# Exercise
Working from the entries below, give again each line from the first through the one containing "[Amber Ferger](https://github.com/amberferger)", exactly and with nothing else.

# Information
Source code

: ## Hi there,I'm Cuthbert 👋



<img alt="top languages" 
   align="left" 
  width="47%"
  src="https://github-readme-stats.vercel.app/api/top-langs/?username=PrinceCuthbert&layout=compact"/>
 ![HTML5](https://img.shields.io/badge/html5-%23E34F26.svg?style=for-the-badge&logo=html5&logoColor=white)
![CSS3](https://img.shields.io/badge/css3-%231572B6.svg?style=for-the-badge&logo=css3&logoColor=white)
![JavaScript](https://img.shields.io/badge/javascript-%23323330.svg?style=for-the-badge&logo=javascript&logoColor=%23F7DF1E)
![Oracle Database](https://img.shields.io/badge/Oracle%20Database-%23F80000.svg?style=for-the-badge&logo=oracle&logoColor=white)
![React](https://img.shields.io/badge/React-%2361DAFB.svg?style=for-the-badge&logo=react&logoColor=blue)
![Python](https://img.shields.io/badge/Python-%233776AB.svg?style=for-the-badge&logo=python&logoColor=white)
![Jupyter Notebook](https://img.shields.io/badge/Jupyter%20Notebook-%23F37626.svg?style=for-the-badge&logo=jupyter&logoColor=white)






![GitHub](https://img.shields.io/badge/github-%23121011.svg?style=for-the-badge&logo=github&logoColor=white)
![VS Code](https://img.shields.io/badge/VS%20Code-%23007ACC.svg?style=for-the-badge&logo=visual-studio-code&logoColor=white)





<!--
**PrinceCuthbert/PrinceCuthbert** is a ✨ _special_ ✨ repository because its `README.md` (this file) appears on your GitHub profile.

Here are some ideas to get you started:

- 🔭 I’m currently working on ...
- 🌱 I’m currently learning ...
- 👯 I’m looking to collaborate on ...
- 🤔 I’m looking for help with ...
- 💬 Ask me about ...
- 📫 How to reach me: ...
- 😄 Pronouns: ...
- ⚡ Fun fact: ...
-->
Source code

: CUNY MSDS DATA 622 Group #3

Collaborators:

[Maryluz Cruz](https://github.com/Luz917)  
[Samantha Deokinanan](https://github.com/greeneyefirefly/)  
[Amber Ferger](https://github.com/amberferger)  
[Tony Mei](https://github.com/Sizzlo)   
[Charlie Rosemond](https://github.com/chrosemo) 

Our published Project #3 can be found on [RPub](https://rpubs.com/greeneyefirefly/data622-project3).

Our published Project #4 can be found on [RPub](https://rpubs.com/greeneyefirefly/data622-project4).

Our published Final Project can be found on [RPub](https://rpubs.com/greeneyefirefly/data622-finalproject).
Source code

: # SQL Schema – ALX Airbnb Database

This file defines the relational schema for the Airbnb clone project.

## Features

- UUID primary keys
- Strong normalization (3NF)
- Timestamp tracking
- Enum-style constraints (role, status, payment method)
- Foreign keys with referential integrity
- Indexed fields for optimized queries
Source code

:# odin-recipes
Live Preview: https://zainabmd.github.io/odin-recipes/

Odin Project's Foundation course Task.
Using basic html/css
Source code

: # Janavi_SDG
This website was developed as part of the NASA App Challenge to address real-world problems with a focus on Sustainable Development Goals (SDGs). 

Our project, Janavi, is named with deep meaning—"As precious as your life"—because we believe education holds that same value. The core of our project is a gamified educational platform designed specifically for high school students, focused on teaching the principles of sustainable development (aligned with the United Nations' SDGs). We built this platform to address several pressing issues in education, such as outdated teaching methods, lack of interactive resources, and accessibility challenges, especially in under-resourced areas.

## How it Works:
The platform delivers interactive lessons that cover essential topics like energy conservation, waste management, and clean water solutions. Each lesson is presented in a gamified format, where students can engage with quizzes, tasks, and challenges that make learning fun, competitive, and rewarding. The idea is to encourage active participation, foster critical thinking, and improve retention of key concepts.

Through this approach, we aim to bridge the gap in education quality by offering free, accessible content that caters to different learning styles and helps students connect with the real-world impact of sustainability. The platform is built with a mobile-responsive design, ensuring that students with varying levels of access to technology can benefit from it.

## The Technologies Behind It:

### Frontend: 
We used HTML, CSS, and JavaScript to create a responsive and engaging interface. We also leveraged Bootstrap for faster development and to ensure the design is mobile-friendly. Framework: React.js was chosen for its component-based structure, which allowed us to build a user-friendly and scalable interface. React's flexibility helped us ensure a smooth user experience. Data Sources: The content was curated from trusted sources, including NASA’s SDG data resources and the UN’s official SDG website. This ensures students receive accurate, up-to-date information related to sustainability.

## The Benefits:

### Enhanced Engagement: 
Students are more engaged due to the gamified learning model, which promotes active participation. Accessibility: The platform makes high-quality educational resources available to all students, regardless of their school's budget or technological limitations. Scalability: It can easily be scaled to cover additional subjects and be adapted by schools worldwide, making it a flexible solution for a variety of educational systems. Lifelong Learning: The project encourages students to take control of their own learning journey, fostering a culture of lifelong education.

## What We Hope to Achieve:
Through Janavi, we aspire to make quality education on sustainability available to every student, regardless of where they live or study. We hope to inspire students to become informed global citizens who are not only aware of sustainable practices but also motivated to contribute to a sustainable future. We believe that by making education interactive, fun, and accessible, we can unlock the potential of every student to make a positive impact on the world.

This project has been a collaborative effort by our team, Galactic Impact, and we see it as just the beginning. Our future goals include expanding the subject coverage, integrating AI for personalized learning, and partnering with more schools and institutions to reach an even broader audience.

# Answer box
Source code

: ## Hi there,I'm Cuthbert 👋



<img alt="top languages" 
   align="left" 
  width="47%"
  src="https://github-readme-stats.vercel.app/api/top-langs/?username=PrinceCuthbert&layout=compact"/>
 ![HTML5](https://img.shields.io/badge/html5-%23E34F26.svg?style=for-the-badge&logo=html5&logoColor=white)
![CSS3](https://img.shields.io/badge/css3-%231572B6.svg?style=for-the-badge&logo=css3&logoColor=white)
![JavaScript](https://img.shields.io/badge/javascript-%23323330.svg?style=for-the-badge&logo=javascript&logoColor=%23F7DF1E)
![Oracle Database](https://img.shields.io/badge/Oracle%20Database-%23F80000.svg?style=for-the-badge&logo=oracle&logoColor=white)
![React](https://img.shields.io/badge/React-%2361DAFB.svg?style=for-the-badge&logo=react&logoColor=blue)
![Python](https://img.shields.io/badge/Python-%233776AB.svg?style=for-the-badge&logo=python&logoColor=white)
![Jupyter Notebook](https://img.shields.io/badge/Jupyter%20Notebook-%23F37626.svg?style=for-the-badge&logo=jupyter&logoColor=white)






![GitHub](https://img.shields.io/badge/github-%23121011.svg?style=for-the-badge&logo=github&logoColor=white)
![VS Code](https://img.shields.io/badge/VS%20Code-%23007ACC.svg?style=for-the-badge&logo=visual-studio-code&logoColor=white)





<!--
**PrinceCuthbert/PrinceCuthbert** is a ✨ _special_ ✨ repository because its `README.md` (this file) appears on your GitHub profile.

Here are some ideas to get you started:

- 🔭 I’m currently working on ...
- 🌱 I’m currently learning ...
- 👯 I’m looking to collaborate on ...
- 🤔 I’m looking for help with ...
- 💬 Ask me about ...
- 📫 How to reach me: ...
- 😄 Pronouns: ...
- ⚡ Fun fact: ...
-->
Source code

: CUNY MSDS DATA 622 Group #3

Collaborators:

[Maryluz Cruz](https://github.com/Luz917)  
[Samantha Deokinanan](https://github.com/greeneyefirefly/)  
[Amber Ferger](https://github.com/amberferger)  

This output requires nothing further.